Page excerpt:
--*--

Quantitative assay for mating frequency.
The mating frequencies of various strains were assayed by a method devised in our laboratory (11). All cultures used for this experiment were less than 24 h old. Briefly, about 5 × 106 cells of each of the MATa (JEC30 and JEC32) and MATα (Δcprα and Δcprα::CPRα) strains expressing different auxotrophic markers were suspended in 1 ml of saline (0.9%) and mixed thoroughly by vortexing. The cells were collected on a 0.45-μm-pore-size nitrocellulose filter membrane by suction, placed on V8 juice agar, and incubated for 6 h at room temperature. The cells were washed off the filters, plated onto MIN agar, and incubated for 4 days at 30°C before the number of hyphal colonies was counted. The mating frequency of each strain was determined as the total number of hypha-producing colonies divided by the total number of input cells from both mating type strains. The relative mating frequency was expressed as a percentage of the mating frequency of the CPRα wild-type strain LP1 (MATα ura5 ade2) crossed with JEC30 (MATa lys2) or LP1 crossed with JEC32 (MATa lys2). Data were the average of the results derived from mating each strain with both JEC30 and JEC32. The experiments were repeated three times to establish reproducibility.
Synthesis of MATa pheromone (Mfap).
The presumptive mature peptide portion of Mfap, Glu-Glu-Ala-Tyr-Gly-Ser-Gly-Gln-Gly-Pro-Thr-Tyr-Ser-Cys (32), was synthesized as follows: the 13-mer sequence fragment missing the C-terminal cysteine residue was assembled by standard 9-fluorenylmethoxy carbonyl (Fmoc) peptide synthesis methodology (22) using Fmoc-based solid-phase peptide synthesis on a 2-chlorotrityl chloride resin. The fully protected 13-amino-acid peptide was then cleaved from the solid support and condensed with the suitably protected cysteine (22) as follows: the protected peptide fragment and 2 eq of S-trityl-cysteine methyl ester (22) were dissolved in dimethylformamide (∼150 μl/μmol of peptide), and 5 eq of N-methyl morpholine (NMM) was added to an ice bath with stirring and cooling. To the resulting solution, N-ethyl-N′-(3-dimethylaminopropyl)-carbodiimide hydrochloride (1.5 eq) was added. After 1 h, the solution was allowed to warm to 25°C and stirred for 12 more hours. Most of the solvent was removed in vacuo. The residue was then dissolved in ethyl acetate and washed with a mixture of 2% citric acid, 2% sodium bicarbonate, and saturated aqueous NaCl. Drying of this solution with anhydrous MgSO4, filtration, and solvent removal in vacuo yielded the crude product. This material was then treated with a mixture of 87.5% trifluoroacetic acid, 2.5% ethanedithiol (EDT), 5% phenol, and 5% thioanisole (by volume; ∼50 μl/μmol of peptide) for 3 h at room temperature. After removal of the bulk of the solvent in vacuo, the peptide was precipitated with methyl tert-butyl ether and the solid was filtered off, washed with methyl tert-butyl ether, and dried, yielding the crude peptide Fmoc-Glu-Glu-Ala-Tyr-Gly-Ser-Gly-Gln-Gly-Pro-Thr-Tyr-Ser-Cys(SH)-OMe.

--*--

Material supplied:
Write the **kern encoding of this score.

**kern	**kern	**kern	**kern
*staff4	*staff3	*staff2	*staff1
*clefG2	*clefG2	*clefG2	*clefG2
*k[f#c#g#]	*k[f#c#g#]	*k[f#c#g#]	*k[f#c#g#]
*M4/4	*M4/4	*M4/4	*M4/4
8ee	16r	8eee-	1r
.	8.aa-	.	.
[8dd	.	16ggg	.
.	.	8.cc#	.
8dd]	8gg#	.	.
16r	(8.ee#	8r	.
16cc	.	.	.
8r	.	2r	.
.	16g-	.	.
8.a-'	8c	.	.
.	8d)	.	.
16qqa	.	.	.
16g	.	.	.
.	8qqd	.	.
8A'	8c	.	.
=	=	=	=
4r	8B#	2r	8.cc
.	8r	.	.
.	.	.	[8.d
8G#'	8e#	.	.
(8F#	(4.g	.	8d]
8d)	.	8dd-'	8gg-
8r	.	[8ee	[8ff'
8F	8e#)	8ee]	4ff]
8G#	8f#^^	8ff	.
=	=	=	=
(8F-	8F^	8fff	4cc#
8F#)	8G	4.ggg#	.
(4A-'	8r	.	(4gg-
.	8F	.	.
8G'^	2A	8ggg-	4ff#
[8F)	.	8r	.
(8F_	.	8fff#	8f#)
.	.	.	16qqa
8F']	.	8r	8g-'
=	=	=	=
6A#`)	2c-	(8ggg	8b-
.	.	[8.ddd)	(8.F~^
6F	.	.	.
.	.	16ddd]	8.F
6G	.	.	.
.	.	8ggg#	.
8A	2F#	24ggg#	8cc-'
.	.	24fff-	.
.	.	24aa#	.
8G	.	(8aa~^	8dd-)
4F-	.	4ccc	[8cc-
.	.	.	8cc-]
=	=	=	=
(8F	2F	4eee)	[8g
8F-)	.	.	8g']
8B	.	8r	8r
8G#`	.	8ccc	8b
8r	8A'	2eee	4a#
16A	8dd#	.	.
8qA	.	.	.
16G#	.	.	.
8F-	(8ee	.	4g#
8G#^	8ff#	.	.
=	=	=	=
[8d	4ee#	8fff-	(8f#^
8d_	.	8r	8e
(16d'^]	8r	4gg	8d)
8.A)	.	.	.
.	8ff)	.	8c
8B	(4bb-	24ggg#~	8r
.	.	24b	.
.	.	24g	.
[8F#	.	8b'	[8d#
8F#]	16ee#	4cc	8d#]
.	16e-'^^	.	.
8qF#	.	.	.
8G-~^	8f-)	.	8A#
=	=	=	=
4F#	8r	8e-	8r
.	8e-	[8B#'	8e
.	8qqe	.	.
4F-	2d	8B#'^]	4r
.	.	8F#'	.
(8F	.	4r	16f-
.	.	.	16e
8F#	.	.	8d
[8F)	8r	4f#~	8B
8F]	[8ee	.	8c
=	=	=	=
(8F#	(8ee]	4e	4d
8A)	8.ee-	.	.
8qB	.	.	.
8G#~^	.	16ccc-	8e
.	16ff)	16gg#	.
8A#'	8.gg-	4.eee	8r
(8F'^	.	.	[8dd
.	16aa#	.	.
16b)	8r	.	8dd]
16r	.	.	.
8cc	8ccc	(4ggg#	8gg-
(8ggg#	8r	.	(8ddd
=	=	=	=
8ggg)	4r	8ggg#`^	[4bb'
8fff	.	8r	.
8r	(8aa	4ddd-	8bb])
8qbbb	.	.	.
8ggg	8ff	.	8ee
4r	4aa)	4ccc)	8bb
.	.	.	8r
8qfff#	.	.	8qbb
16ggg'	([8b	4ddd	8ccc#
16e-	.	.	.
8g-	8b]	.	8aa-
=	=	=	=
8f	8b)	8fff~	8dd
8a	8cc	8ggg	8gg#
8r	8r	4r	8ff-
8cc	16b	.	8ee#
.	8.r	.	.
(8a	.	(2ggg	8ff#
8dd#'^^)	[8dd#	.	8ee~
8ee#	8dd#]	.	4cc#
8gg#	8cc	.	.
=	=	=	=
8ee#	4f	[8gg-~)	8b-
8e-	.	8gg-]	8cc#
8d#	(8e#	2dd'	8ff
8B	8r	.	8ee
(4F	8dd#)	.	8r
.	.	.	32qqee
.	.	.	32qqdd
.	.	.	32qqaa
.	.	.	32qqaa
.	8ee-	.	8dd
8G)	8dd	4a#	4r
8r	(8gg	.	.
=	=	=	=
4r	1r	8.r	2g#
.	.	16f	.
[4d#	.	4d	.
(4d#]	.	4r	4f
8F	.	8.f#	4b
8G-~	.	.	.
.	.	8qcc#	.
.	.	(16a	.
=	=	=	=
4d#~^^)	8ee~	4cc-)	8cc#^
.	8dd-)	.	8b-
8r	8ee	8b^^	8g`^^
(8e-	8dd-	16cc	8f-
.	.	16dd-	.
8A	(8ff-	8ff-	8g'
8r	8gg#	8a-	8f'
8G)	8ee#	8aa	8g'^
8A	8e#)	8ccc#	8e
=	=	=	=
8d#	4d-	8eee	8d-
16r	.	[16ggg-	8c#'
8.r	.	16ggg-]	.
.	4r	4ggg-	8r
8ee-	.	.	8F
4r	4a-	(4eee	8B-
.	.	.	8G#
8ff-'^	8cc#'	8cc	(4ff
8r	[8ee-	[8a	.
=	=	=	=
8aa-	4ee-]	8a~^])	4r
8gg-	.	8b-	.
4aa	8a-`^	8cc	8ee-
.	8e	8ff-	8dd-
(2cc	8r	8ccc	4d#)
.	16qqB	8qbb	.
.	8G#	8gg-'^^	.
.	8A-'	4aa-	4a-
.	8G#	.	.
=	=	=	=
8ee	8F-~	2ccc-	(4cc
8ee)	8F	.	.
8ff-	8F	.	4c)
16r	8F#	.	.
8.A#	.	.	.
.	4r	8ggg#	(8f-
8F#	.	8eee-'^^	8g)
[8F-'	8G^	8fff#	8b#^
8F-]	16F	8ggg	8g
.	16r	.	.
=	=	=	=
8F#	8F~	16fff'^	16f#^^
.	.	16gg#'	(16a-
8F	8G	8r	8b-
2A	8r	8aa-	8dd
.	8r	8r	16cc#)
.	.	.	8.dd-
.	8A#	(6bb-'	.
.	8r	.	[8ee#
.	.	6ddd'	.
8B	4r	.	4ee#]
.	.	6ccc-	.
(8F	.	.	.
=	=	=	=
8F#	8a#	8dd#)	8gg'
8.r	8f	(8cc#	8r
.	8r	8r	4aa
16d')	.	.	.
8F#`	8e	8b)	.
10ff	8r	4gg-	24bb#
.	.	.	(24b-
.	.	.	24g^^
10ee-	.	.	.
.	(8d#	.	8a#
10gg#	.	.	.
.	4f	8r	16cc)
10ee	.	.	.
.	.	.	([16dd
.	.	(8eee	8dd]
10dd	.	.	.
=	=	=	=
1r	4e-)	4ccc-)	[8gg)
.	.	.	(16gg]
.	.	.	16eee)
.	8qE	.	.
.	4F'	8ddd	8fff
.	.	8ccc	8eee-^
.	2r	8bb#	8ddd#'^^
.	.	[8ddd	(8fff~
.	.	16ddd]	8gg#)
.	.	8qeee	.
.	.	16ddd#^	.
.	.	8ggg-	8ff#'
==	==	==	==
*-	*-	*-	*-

--*--

Using the information:
(A) According to the methods excerpt, how long and at what temperature were cells incubated on MIN agar before the hyphal colonies were counted?
(B) List every component, with its percentage, of the mixture that the methods excerpt says was used to treat the crude product for 3 h at room temperature.

Answers by task:
(A) 4 days at 30°C.

(B)
- 87.5% trifluoroacetic acid
- 2.5% ethanedithiol (EDT)
- 5% phenol
- 5% thioanisole